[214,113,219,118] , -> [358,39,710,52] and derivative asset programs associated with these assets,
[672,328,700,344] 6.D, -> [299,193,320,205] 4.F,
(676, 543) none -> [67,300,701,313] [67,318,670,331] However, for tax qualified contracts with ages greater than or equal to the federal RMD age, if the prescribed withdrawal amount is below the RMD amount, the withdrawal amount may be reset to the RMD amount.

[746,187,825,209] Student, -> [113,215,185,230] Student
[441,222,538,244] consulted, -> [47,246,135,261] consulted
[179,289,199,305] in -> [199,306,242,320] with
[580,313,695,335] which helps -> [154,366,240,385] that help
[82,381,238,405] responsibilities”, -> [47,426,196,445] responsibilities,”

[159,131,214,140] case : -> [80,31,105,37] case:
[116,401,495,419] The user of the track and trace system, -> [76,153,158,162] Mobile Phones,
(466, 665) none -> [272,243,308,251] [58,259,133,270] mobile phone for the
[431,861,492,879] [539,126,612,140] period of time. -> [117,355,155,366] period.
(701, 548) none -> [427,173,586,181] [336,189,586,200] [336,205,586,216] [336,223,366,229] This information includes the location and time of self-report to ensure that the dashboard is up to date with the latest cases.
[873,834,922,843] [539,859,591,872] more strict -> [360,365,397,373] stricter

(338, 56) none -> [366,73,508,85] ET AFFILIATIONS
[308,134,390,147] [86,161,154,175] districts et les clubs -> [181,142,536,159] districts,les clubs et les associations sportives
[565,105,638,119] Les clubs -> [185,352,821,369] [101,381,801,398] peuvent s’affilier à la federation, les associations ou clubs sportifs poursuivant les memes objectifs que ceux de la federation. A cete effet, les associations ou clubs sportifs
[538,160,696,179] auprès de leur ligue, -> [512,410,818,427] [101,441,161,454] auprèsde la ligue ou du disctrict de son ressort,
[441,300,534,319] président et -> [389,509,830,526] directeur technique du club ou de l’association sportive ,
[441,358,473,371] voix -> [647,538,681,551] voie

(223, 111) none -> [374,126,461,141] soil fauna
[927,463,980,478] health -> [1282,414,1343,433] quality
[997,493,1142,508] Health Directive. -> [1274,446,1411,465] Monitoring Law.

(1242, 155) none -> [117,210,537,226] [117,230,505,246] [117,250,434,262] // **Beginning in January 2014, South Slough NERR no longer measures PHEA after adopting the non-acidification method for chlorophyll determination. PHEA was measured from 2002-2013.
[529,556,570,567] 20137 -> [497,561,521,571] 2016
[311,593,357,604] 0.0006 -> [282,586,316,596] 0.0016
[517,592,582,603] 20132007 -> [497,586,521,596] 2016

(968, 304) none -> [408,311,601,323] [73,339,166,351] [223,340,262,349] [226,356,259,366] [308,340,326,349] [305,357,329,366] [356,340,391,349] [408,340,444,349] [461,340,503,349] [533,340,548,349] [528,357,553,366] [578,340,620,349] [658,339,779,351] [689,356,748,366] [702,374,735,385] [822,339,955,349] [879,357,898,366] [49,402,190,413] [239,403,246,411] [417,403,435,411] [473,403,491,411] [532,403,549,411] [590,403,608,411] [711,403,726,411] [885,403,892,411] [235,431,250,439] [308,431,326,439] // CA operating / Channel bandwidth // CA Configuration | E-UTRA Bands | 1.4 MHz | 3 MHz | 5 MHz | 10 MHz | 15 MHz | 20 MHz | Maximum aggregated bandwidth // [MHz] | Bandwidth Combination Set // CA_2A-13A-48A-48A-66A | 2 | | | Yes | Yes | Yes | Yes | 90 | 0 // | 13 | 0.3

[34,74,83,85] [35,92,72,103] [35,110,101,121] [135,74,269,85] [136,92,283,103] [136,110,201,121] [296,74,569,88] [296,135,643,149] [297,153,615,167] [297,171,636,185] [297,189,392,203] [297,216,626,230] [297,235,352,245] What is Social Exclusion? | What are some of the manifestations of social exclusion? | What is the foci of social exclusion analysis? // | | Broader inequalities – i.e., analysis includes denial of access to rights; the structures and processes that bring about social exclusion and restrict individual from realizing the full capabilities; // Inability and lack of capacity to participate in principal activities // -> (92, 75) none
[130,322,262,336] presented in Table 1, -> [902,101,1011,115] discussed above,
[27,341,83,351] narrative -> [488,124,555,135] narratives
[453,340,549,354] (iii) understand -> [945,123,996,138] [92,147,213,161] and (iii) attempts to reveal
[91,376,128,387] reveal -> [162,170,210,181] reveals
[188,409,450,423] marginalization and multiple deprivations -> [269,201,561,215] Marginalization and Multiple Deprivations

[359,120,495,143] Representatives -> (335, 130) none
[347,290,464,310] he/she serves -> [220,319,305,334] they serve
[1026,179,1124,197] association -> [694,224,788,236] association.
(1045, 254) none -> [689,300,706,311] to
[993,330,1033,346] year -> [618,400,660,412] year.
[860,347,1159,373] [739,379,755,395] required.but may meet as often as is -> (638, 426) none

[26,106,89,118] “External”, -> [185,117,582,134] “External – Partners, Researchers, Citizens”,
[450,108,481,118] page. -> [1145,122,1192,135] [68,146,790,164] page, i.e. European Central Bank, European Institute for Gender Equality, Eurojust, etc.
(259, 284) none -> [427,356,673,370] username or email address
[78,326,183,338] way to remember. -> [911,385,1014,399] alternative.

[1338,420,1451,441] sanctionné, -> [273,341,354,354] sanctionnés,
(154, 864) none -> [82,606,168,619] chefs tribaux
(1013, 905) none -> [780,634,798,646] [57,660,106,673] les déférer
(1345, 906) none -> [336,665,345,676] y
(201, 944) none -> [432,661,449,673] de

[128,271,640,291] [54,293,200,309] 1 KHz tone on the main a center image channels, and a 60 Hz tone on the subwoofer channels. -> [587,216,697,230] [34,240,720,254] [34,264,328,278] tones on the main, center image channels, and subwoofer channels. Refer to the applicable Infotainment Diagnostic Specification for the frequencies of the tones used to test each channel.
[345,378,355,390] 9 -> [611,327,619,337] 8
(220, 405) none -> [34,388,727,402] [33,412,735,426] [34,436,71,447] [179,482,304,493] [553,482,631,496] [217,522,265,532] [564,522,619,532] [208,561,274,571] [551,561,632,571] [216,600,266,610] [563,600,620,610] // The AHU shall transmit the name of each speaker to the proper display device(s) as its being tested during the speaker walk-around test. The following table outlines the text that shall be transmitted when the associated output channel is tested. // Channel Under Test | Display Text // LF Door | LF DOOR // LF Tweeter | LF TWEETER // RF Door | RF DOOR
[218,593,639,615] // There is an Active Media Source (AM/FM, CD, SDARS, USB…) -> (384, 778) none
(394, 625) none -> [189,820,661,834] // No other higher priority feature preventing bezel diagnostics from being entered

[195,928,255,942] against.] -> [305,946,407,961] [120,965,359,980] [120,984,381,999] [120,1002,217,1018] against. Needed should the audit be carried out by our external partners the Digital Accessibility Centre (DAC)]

DIRECTIONS FOR THIS TASK -
A faithful, complete copy of the entries above is required.

SOLUTION -
[214,113,219,118] , -> [358,39,710,52] and derivative asset programs associated with these assets,
[672,328,700,344] 6.D, -> [299,193,320,205] 4.F,
(676, 543) none -> [67,300,701,313] [67,318,670,331] However, for tax qualified contracts with ages greater than or equal to the federal RMD age, if the prescribed withdrawal amount is below the RMD amount, the withdrawal amount may be reset to the RMD amount.

[746,187,825,209] Student, -> [113,215,185,230] Student
[441,222,538,244] consulted, -> [47,246,135,261] consulted
[179,289,199,305] in -> [199,306,242,320] with
[580,313,695,335] which helps -> [154,366,240,385] that help
[82,381,238,405] responsibilities”, -> [47,426,196,445] responsibilities,”

[159,131,214,140] case : -> [80,31,105,37] case:
[116,401,495,419] The user of the track and trace system, -> [76,153,158,162] Mobile Phones,
(466, 665) none -> [272,243,308,251] [58,259,133,270] mobile phone for the
[431,861,492,879] [539,126,612,140] period of time. -> [117,355,155,366] period.
(701, 548) none -> [427,173,586,181] [336,189,586,200] [336,205,586,216] [336,223,366,229] This information includes the location and time of self-report to ensure that the dashboard is up to date with the latest cases.
[873,834,922,843] [539,859,591,872] more strict -> [360,365,397,373] stricter

(338, 56) none -> [366,73,508,85] ET AFFILIATIONS
[308,134,390,147] [86,161,154,175] districts et les clubs -> [181,142,536,159] districts,les clubs et les associations sportives
[565,105,638,119] Les clubs -> [185,352,821,369] [101,381,801,398] peuvent s’affilier à la federation, les associations ou clubs sportifs poursuivant les memes objectifs que ceux de la federation. A cete effet, les associations ou clubs sportifs
[538,160,696,179] auprès de leur ligue, -> [512,410,818,427] [101,441,161,454] auprèsde la ligue ou du disctrict de son ressort,
[441,300,534,319] président et -> [389,509,830,526] directeur technique du club ou de l’association sportive ,
[441,358,473,371] voix -> [647,538,681,551] voie

(223, 111) none -> [374,126,461,141] soil fauna
[927,463,980,478] health -> [1282,414,1343,433] quality
[997,493,1142,508] Health Directive. -> [1274,446,1411,465] Monitoring Law.

(1242, 155) none -> [117,210,537,226] [117,230,505,246] [117,250,434,262] // **Beginning in January 2014, South Slough NERR no longer measures PHEA after adopting the non-acidification method for chlorophyll determination. PHEA was measured from 2002-2013.
[529,556,570,567] 20137 -> [497,561,521,571] 2016
[311,593,357,604] 0.0006 -> [282,586,316,596] 0.0016
[517,592,582,603] 20132007 -> [497,586,521,596] 2016

(968, 304) none -> [408,311,601,323] [73,339,166,351] [223,340,262,349] [226,356,259,366] [308,340,326,349] [305,357,329,366] [356,340,391,349] [408,340,444,349] [461,340,503,349] [533,340,548,349] [528,357,553,366] [578,340,620,349] [658,339,779,351] [689,356,748,366] [702,374,735,385] [822,339,955,349] [879,357,898,366] [49,402,190,413] [239,403,246,411] [417,403,435,411] [473,403,491,411] [532,403,549,411] [590,403,608,411] [711,403,726,411] [885,403,892,411] [235,431,250,439] [308,431,326,439] // CA operating / Channel bandwidth // CA Configuration | E-UTRA Bands | 1.4 MHz | 3 MHz | 5 MHz | 10 MHz | 15 MHz | 20 MHz | Maximum aggregated bandwidth // [MHz] | Bandwidth Combination Set // CA_2A-13A-48A-48A-66A | 2 | | | Yes | Yes | Yes | Yes | 90 | 0 // | 13 | 0.3

[34,74,83,85] [35,92,72,103] [35,110,101,121] [135,74,269,85] [136,92,283,103] [136,110,201,121] [296,74,569,88] [296,135,643,149] [297,153,615,167] [297,171,636,185] [297,189,392,203] [297,216,626,230] [297,235,352,245] What is Social Exclusion? | What are some of the manifestations of social exclusion? | What is the foci of social exclusion analysis? // | | Broader inequalities – i.e., analysis includes denial of access to rights; the structures and processes that bring about social exclusion and restrict individual from realizing the full capabilities; // Inability and lack of capacity to participate in principal activities // -> (92, 75) none
[130,322,262,336] presented in Table 1, -> [902,101,1011,115] discussed above,
[27,341,83,351] narrative -> [488,124,555,135] narratives
[453,340,549,354] (iii) understand -> [945,123,996,138] [92,147,213,161] and (iii) attempts to reveal
[91,376,128,387] reveal -> [162,170,210,181] reveals
[188,409,450,423] marginalization and multiple deprivations -> [269,201,561,215] Marginalization and Multiple Deprivations

[359,120,495,143] Representatives -> (335, 130) none
[347,290,464,310] he/she serves -> [220,319,305,334] they serve
[1026,179,1124,197] association -> [694,224,788,236] association.
(1045, 254) none -> [689,300,706,311] to
[993,330,1033,346] year -> [618,400,660,412] year.
[860,347,1159,373] [739,379,755,395] required.but may meet as often as is -> (638, 426) none

[26,106,89,118] “External”, -> [185,117,582,134] “External – Partners, Researchers, Citizens”,
[450,108,481,118] page. -> [1145,122,1192,135] [68,146,790,164] page, i.e. European Central Bank, European Institute for Gender Equality, Eurojust, etc.
(259, 284) none -> [427,356,673,370] username or email address
[78,326,183,338] way to remember. -> [911,385,1014,399] alternative.

[1338,420,1451,441] sanctionné, -> [273,341,354,354] sanctionnés,
(154, 864) none -> [82,606,168,619] chefs tribaux
(1013, 905) none -> [780,634,798,646] [57,660,106,673] les déférer
(1345, 906) none -> [336,665,345,676] y
(201, 944) none -> [432,661,449,673] de

[128,271,640,291] [54,293,200,309] 1 KHz tone on the main a center image channels, and a 60 Hz tone on the subwoofer channels. -> [587,216,697,230] [34,240,720,254] [34,264,328,278] tones on the main, center image channels, and subwoofer channels. Refer to the applicable Infotainment Diagnostic Specification for the frequencies of the tones used to test each channel.
[345,378,355,390] 9 -> [611,327,619,337] 8
(220, 405) none -> [34,388,727,402] [33,412,735,426] [34,436,71,447] [179,482,304,493] [553,482,631,496] [217,522,265,532] [564,522,619,532] [208,561,274,571] [551,561,632,571] [216,600,266,610] [563,600,620,610] // The AHU shall transmit the name of each speaker to the proper display device(s) as its being tested during the speaker walk-around test. The following table outlines the text that shall be transmitted when the associated output channel is tested. // Channel Under Test | Display Text // LF Door | LF DOOR // LF Tweeter | LF TWEETER // RF Door | RF DOOR
[218,593,639,615] // There is an Active Media Source (AM/FM, CD, SDARS, USB…) -> (384, 778) none
(394, 625) none -> [189,820,661,834] // No other higher priority feature preventing bezel diagnostics from being entered

[195,928,255,942] against.] -> [305,946,407,961] [120,965,359,980] [120,984,381,999] [120,1002,217,1018] against. Needed should the audit be carried out by our external partners the Digital Accessibility Centre (DAC)]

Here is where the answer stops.